7

1- I'm trying to delete multiple partitions at once, but struggling to do it with either Impala or Hive. I tried the following query, with and without ':

ALTER TABLE cz_prd_corrti_st.s1mme_transstats_info DROP IF EXISTS PARTITION (pr_load_time='20170701000317') PARTITION (pr_load_time='20170701000831')

The error I'm getting is as follow:

AnalysisException: Syntax error in line 3: PARTITION (pr_load_time='20170701000831') ^ Encountered: PARTITION Expected: CACHED, LOCATION, PURGE, SET, UNCACHED CAUSED BY: Exception: Syntax error

The partition column is bigint type, query for deleting only one partition works as expected:

ALTER TABLE cz_prd_corrti_st.s1mme_transstats_info DROP IF EXISTS
PARTITION   (pr_load_time='20170701000317')

2- Is it a good practice delete the hdfs data first and then drop the partitions in Impala/Hive, or is it supposed to be done vice versa?

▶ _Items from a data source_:
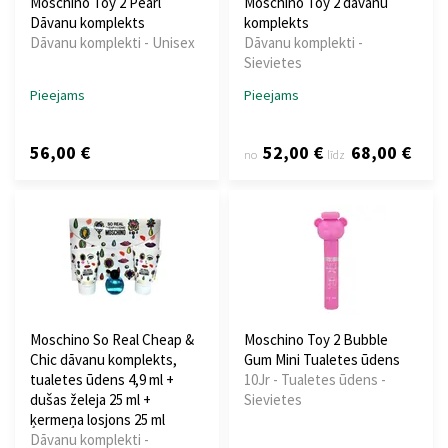
Moschino Toy 2 Pearl
Moschino Toy 2 dāvanu
Dāvanu komplekts
komplekts
Dāvanu komplekti - Unisex
Dāvanu komplekti -
Sievietes
Pieejams
Pieejams
56,00 €
52,00 €
68,00 €
no
līdz
Moschino So Real Cheap &
Moschino Toy 2 Bubble
Chic dāvanu komplekts,
Gum Mini Tualetes ūdens
tualetes ūdens 4,9 ml +
10Jr - Tualetes ūdens -
dušas želeja 25 ml +
Sievietes
ķermeņa losjons 25 ml
Dāvanu komplekti -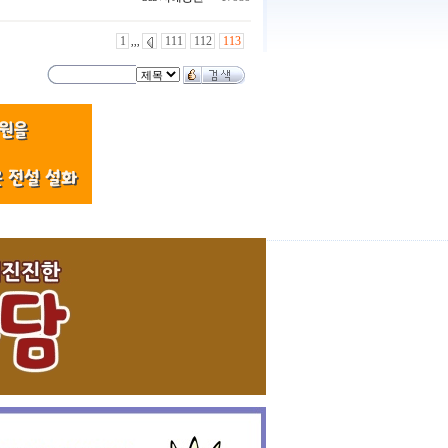
1
111
112
113
,,,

▶ _Request_: In the question about dropping partitions, list every keyword that the error message gives as expected. The records have no connection to the text.

▶ _Exercise answer_: CACHED, LOCATION, PURGE, SET, UNCACHED